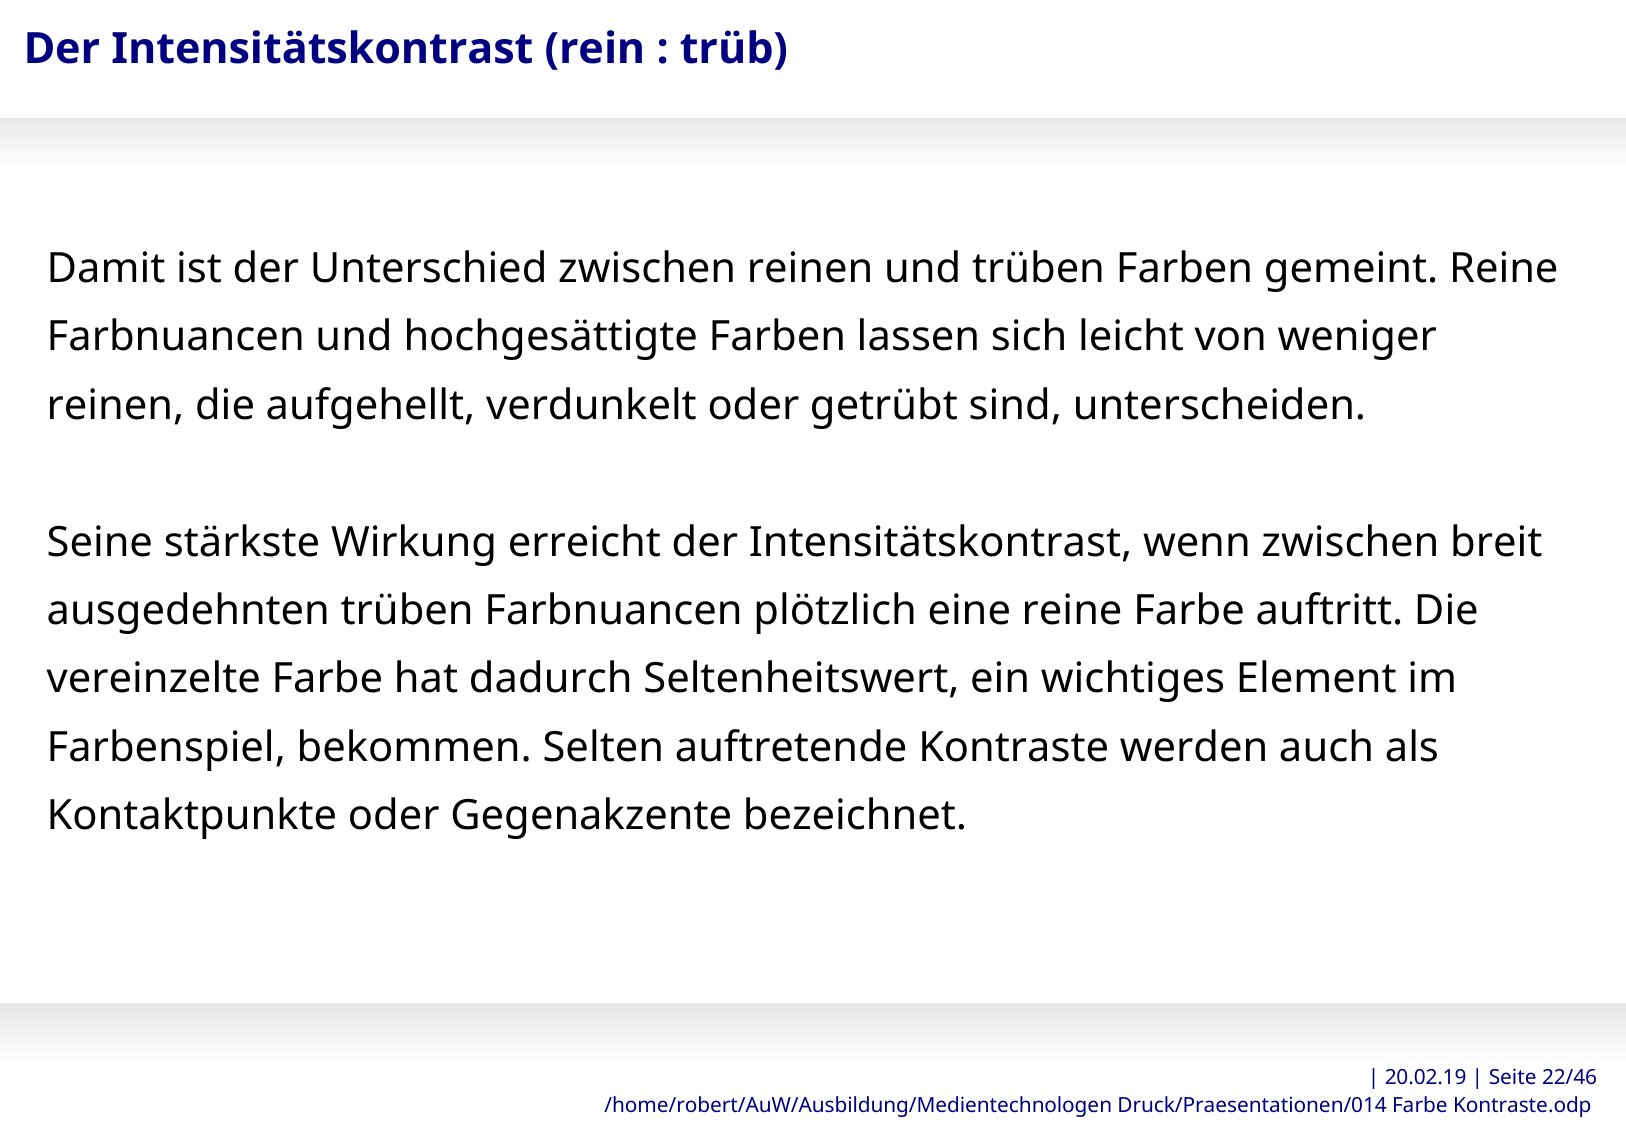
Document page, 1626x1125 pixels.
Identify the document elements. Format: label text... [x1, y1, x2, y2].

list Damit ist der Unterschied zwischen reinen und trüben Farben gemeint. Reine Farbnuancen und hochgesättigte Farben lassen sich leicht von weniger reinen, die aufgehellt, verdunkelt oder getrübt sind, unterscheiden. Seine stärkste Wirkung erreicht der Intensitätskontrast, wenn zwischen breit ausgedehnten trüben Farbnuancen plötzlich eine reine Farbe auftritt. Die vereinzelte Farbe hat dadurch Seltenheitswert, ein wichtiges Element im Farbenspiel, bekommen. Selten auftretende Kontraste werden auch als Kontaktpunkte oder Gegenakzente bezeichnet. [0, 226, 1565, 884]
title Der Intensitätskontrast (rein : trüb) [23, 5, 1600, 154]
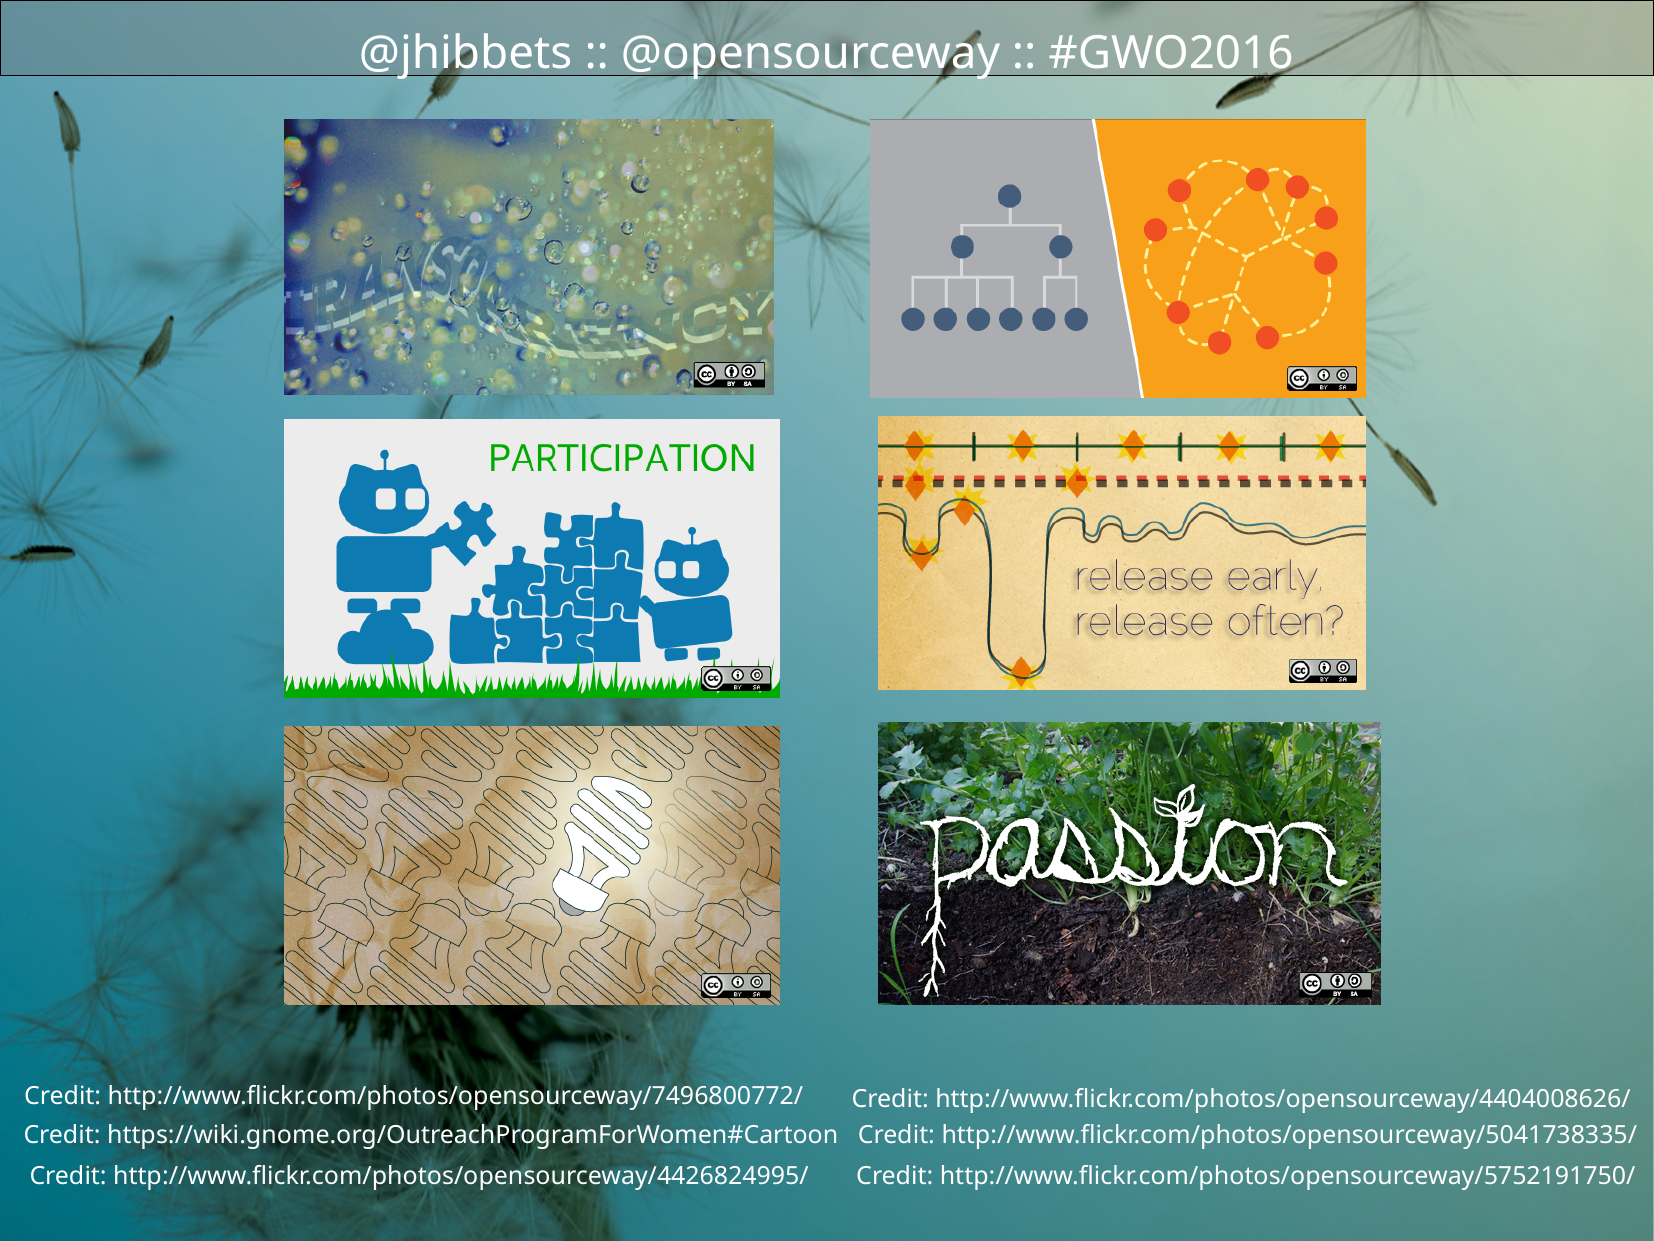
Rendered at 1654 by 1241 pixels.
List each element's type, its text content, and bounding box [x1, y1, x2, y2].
━━━━━━━━
• Written request: Rewrite every line of the items above as a numbered list, skipping any blank lines and leaving out the pictures.

• Response:
1. Document page, 1626x1125 pixels.
2. Identify the document elements. Format: label text... [x1, y1, x2, y2].
3. list Damit ist der Unterschied zwischen reinen und trüben Farben gemeint. Reine Farbnuancen und hochgesättigte Farben lassen sich leicht von weniger reinen, die aufgehellt, verdunkelt oder getrübt sind, unterscheiden. Seine stärkste Wirkung erreicht der Intensitätskontrast, wenn zwischen breit ausgedehnten trüben Farbnuancen plötzlich eine reine Farbe auftritt. Die vereinzelte Farbe hat dadurch Seltenheitswert, ein wichtiges Element im Farbenspiel, bekommen. Selten auftretende Kontraste werden auch als Kontaktpunkte oder Gegenakzente bezeichnet. [0, 226, 1565, 884]
4. title Der Intensitätskontrast (rein : trüb) [23, 5, 1600, 154]
5. Rendered at 1654 by 1241 pixels.
6. List each element's type, its text content, and bounding box [x1, y1, x2, y2].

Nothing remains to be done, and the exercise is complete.